Il suo lavoro è stato pubblicato più di 100 volte su vari argomenti in riviste peer-reviewed, ma non è ancora in grado di concludere se le persone nascano transgender.

“Lo penso, ma devo dimostrarlo”, ha detto Savic.

Un certo numero di altri ricercatori, inclusi sia genetisti che neurologi, presumono una componente biologica che è anche influenzata dall’educazione.

Ma Paul McHugh, professore universitario di psichiatria presso la Johns Hopkins School of Medicine, è emerso come la voce principale sfidando l’ipotesi “born-this-way”.

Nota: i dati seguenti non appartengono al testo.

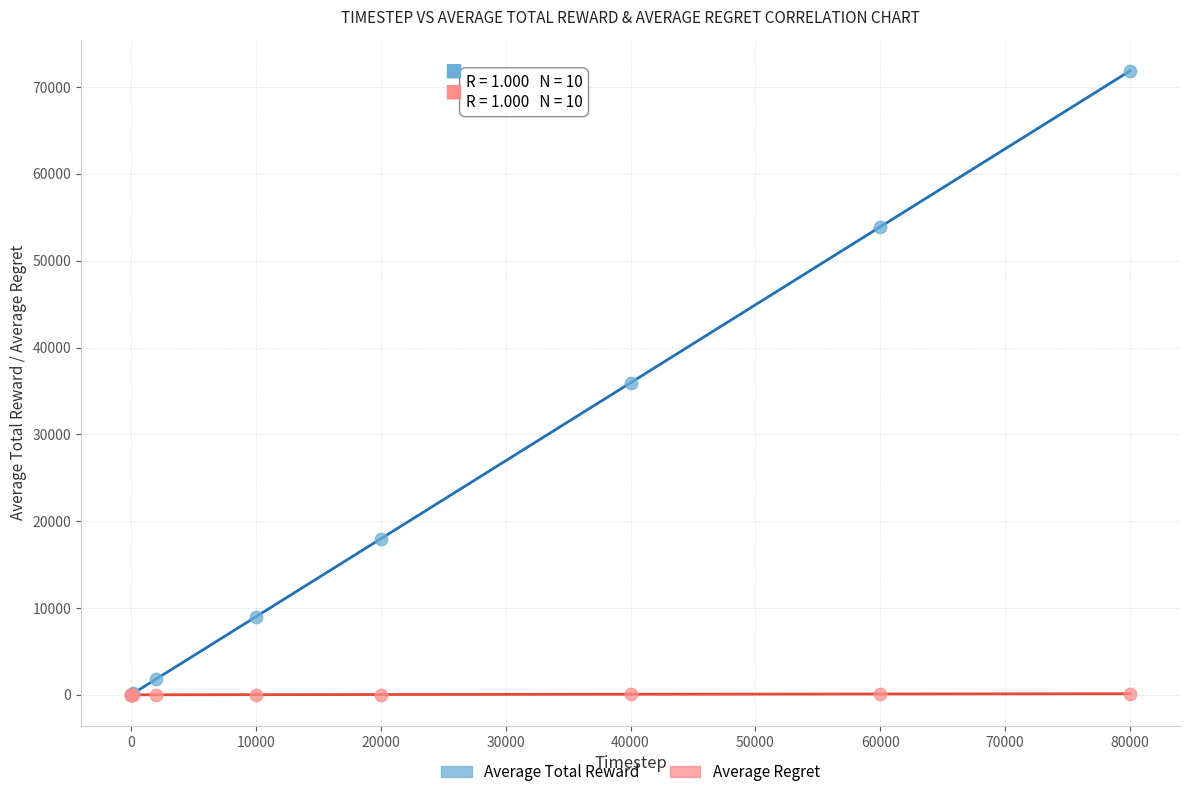

Which series has the largest Y range (max minus min)?

Average Total Reward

Incoraggia la terapia psichiatrica per le persone transgender, in particolare i bambini, in modo che accettino il genere loro assegnato alla nascita.

McHugh ha guadagnato un seguito tra i conservatori sociali, mentre incensando i sostenitori LGBT con commenti come chiamare le persone transgender “contraffatte.”

L’anno scorso è stato coautore di una revisione della letteratura scientifica pubblicata sul New Atlantis journal, affermando che c’erano scarse prove che suggerissero che l’orientamento sessuale e l’identità di genere fossero determinati biologicamente.

L’articolo ha attirato un rimprovero da quasi 600 accademici e medici che lo hanno definito fuorviante.

McHugh ha detto a Reuters di essere “impassibile” dai suoi critici e dice di dubitare che ulteriori ricerche riveleranno una causa biologica.

“Se fosse ovvio”, disse, ” l’avrebbero trovato molto tempo fa.”